**作業要件**
A) 次の記述(i)〜(iii)がそれぞれ東京ヴェルディに関する本文の内容と一致するかを判定してください。各記述について「はい」または「いいえ」で答え、判断の根拠となる本文の語句をそのまま引用してください。
(i) 東京ヴェルディは2001年にホームタウンを東京都に移した。
(ii) クラブ名の「ヴェルディ」はスペイン語に由来する。
(iii) 2008年以降、年間平均観客数は1万人を超える水準で推移してきた。
B) 一覧のうち、「country: New Zealand」を含む行から「collectors: ex herb. Mus. Paris」を含む行までの範囲(両端を含む)のみを、「locality」を「site」に差し替え、それ以外は一切変えずに示してください。

**本文**
══════

ブランド刷新と地域活動強化で観客動員の回復目指す

東京ヴェルディ

2019年に創立50周年を迎え、エンブレムなどを一新した東京ヴェルディ。約10年間横ばいを続けてきた観客動員の回復に着手している。スポーツの枠組みすら超えて、総合クラブ化を目指している。

    [DATA]

  • 運営:東京ヴェルディ
  • 設立:1969年
  • ホームタウン:東京都
  • ホームスタジアム:味の素スタジアム

    TEAM HISTORY

    スポーツ・文化の総合クラブへ

    1969年に企業を母体としない日本初のプロクラブチームを目指す「読売サッカークラブ」として誕生。ユースなどの下部組織もいち早く整備し、サッカー界をリードする存在として地位を築いてきた。1993年に開幕したJリーグでは「ヴェルディ川崎」として初代年間王者にも輝いた。2008年にはクラブ史上2度目のJ2降格を経験。2017、18年はロティーナ監督(現セレッソ大阪監督)のもと、J1昇格プレーオフへ進出するも惜しくも昇格を逃している。2001年、ホームタウンを東京都に移した。

    創立50周年を迎えた2019年、近年進めてきたサッカーだけでなく、バレーボール、バスケットボール、eスポーツなどの他競技、将来的には文化芸術活動も含めた総合クラブ化をより明確に打ち出し加速するために、エンブレムのリニューアルを含めたリブランディングを行った。ホームスタジアムは東京都調布市の味の素スタジアム。クラブカラーはグリーン。クラブ名の「ヴェルディ」はポルトガル語で緑を意味する「VERDE(ヴェルデ)」に由来する。

東京ヴェルディは、クラブ史上2度目のJ2(Jリーグ2部)降格となった2008年以降、年間平均観客数が5000人〜6000人の間で横ばい状態を続けてきた。チケット収入はクラブにとって収益源のひとつ。集客の苦戦は、スポンサーに対しても魅力的な接触機会を提供できないことを意味し、クラブ経営にも大きな影響を与える。創設50周年を迎えた2019年、あらためてファン獲得、観客数増加への取り組み強化に着手した。

══════

**格納データ**
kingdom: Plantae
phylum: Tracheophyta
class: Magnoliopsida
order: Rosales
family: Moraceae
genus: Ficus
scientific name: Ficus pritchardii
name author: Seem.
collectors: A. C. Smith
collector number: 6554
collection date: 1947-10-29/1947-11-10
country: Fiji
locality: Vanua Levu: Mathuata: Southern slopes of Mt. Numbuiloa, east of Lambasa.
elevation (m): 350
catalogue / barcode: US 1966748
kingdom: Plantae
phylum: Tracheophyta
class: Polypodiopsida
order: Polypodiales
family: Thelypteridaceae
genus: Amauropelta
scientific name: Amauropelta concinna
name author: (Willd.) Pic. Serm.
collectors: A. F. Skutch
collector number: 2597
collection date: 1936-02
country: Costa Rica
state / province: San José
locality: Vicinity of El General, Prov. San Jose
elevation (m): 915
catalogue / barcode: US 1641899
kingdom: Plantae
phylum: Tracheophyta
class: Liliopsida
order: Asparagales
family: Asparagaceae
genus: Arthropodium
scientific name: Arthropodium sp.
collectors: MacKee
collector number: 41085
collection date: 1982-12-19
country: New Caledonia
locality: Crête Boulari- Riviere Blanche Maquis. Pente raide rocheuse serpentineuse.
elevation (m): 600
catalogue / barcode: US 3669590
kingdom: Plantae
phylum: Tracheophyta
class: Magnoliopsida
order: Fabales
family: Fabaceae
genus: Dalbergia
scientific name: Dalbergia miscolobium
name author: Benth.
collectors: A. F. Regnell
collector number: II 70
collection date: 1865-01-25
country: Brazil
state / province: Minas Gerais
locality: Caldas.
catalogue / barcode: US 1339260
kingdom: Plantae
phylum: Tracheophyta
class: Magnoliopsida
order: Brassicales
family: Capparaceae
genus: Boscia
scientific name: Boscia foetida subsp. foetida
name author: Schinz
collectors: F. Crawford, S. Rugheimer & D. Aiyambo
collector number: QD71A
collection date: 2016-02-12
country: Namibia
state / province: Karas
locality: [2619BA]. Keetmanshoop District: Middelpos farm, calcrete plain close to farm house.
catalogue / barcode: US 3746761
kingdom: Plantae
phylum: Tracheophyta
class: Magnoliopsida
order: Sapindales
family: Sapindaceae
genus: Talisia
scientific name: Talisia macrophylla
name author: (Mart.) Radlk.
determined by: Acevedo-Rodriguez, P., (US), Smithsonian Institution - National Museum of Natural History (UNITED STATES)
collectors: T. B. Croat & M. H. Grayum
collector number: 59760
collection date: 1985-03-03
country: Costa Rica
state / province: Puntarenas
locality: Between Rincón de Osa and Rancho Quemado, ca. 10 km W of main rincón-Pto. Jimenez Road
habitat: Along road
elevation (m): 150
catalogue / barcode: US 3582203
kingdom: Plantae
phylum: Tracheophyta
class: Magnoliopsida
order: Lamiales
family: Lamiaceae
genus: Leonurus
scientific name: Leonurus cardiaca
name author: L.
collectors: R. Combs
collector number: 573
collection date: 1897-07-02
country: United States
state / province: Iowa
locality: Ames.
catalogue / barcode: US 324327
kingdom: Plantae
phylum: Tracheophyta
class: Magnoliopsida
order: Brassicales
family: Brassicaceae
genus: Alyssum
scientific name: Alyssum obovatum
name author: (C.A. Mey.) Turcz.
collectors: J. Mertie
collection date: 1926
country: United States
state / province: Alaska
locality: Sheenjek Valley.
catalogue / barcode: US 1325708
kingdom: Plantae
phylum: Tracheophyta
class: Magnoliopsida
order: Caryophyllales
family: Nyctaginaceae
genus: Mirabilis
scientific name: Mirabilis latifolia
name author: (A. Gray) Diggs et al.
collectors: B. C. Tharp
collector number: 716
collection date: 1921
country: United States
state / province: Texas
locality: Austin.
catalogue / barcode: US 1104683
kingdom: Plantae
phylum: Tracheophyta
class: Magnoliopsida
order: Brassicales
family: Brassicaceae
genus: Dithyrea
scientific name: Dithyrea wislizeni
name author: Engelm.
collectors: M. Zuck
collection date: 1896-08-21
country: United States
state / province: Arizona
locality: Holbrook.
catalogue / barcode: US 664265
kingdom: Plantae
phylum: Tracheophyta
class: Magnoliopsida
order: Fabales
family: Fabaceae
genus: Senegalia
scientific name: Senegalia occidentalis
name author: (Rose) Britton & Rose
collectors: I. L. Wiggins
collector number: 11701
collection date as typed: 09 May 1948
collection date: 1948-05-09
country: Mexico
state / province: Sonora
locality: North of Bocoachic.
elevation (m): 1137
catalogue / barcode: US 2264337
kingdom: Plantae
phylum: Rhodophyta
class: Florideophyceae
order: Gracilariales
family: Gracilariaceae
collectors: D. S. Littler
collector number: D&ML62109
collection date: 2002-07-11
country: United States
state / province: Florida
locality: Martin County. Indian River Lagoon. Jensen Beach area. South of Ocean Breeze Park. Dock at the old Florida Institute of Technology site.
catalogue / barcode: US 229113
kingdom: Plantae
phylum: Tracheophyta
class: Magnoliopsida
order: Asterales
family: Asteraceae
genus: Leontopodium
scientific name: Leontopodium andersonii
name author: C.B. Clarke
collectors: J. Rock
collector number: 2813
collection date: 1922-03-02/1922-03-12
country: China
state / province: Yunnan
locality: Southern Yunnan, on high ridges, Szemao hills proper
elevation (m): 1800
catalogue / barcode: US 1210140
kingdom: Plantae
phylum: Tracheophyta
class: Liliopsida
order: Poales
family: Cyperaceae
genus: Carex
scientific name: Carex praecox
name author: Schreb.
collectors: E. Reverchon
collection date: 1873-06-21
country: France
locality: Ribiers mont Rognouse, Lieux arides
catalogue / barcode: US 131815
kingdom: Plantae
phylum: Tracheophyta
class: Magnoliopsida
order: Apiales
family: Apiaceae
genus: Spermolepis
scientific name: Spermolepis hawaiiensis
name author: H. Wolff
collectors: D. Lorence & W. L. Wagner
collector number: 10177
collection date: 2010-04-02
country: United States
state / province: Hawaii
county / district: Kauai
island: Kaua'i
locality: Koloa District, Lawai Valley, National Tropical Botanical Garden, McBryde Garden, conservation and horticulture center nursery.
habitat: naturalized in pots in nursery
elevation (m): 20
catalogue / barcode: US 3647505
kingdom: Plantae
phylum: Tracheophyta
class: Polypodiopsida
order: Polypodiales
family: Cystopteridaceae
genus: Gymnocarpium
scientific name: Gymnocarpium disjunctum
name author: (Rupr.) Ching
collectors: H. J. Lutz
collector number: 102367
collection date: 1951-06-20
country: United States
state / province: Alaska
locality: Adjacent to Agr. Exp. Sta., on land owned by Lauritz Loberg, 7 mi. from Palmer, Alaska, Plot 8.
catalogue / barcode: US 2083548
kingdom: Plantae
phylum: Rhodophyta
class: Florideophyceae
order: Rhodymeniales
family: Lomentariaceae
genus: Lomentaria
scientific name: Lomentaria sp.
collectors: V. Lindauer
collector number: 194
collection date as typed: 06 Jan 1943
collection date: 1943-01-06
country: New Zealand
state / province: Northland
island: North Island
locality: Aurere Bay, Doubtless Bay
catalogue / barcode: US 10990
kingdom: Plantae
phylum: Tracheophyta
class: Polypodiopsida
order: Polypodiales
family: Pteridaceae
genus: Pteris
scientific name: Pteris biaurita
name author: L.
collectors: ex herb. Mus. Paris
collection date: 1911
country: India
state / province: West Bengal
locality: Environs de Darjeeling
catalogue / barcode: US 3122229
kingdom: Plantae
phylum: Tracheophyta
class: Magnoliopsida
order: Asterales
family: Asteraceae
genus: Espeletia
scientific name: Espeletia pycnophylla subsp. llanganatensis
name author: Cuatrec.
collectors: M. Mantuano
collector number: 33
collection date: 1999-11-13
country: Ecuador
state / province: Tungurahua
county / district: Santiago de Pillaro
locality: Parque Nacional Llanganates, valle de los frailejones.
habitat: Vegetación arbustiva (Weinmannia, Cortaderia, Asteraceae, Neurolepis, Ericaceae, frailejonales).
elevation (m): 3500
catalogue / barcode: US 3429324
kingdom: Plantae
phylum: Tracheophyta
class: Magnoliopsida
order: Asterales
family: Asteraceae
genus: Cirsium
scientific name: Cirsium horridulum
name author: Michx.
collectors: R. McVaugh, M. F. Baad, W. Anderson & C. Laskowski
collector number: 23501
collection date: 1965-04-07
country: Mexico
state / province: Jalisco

══════

**回答一覧**
A)
(i) はい。「2001年、ホームタウンを東京都に移した。」
(ii) いいえ。「ポルトガル語で緑を意味する「VERDE(ヴェルデ)」に由来する」
(iii) いいえ。「年間平均観客数が5000人〜6000人の間で横ばい状態を続けてきた」

B)
country: New Zealand
state / province: Northland
island: North Island
site: Aurere Bay, Doubtless Bay
catalogue / barcode: US 10990
kingdom: Plantae
phylum: Tracheophyta
class: Polypodiopsida
order: Polypodiales
family: Pteridaceae
genus: Pteris
scientific name: Pteris biaurita
name author: L.
collectors: ex herb. Mus. Paris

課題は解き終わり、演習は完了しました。